> [Consignes de travail]:
a - Recopiez mot pour mot le passage du texte sur le baryton qui commence aux mots « Le baryton se » et s'arrête après « d'aisance dans l'aigu. ».
b - Prolongez, s'il vous plaît, le texte sur le baryton au-delà de sa dernière phrase.

> [Source]:
- - -
Le baryton est le type de voix masculine qui se situe entre la basse (voix grave) et le ténor (voix aiguë). Par glissement assez logique, il peut servir à désigner le chanteur lui-même qui porte cette voix.
Le baryton se caractérise par sa position centrale avant tout. A l'état naturel, une voix de basse descend plus bas et monte aussi haut, parfois plus, que le baryton. Le ténor ne descend pas forcément beaucoup moins bas, et dispose incontestablement de plus d'aisance dans l'aigu.
Bref, le baryton est la voix de la médiocrité, au sens du juste milieu.
C'est pour cela qu'elle fascine beaucoup le dix-neuvième siècle, dont l'art lyrique quitte les sphères du sublime exclusif pour se rapprocher des affects humains de tout un chacun, et le vingtième siècle qui en fait la voix de la plupart de ses héros, toujours perclus de fêlures.
- - -
> [Données présentées]:
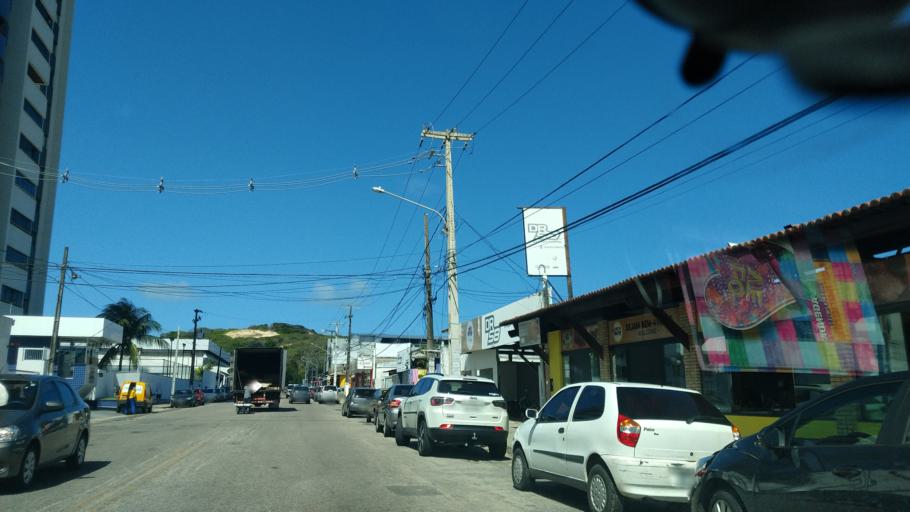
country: BR
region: Rio Grande do Norte
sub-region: Natal
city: Natal
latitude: -5.8681
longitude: -35.1862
- - -
> [Résultats par tâche]:
a -
Le baryton se caractérise par sa position centrale avant tout. A l'état naturel, une voix de basse descend plus bas et monte aussi haut, parfois plus, que le baryton. Le ténor ne descend pas forcément beaucoup moins bas, et dispose incontestablement de plus d'aisance dans l'aigu.

b -
C'est aussi pour cela qu'on a pu entendre certains connaisseurs de la voix théoriser l'idée que le ténor était ou une voix extrêmement rare, ou une voix créée de toutes pièces. Un ténor naturellement grave comme Roberto Alagna, dont le maintien aigu est toujours une lutte technique, déclare ainsi, un peu excessivement, mais avec une véritable intuition, que « le ténor n’existe pas dans la nature », c'est-à-dire que l'état naturel d'une voix parlée non chauffée a la plupart du temps bien plus à voir avec le baryton qu'avec le ténor.
J'ajoute à cela que l'augmentation spectaculaire de la taille moyenne des générations récentes favorise statistiquement le nombre de cordes vocales longues (cela ne va immanquablement pas de pair, mais c'est en général plutôt proportionnel à la taille du corps) ; or la vibration d'une corde longue est plus grave que celle d'une corde courte. [C'est pour cela que les violonistes mettent leurs doigts sur les cordes, pour la raccourcir la longueur du matériau en vibration, et ainsi obtenir des notes plus aiguës que la corde à vide.] D'où, sans doute, une raréfaction physiologique accrue des ténors.

Jérôme Corréas, le plus grand baryton de tous les temps.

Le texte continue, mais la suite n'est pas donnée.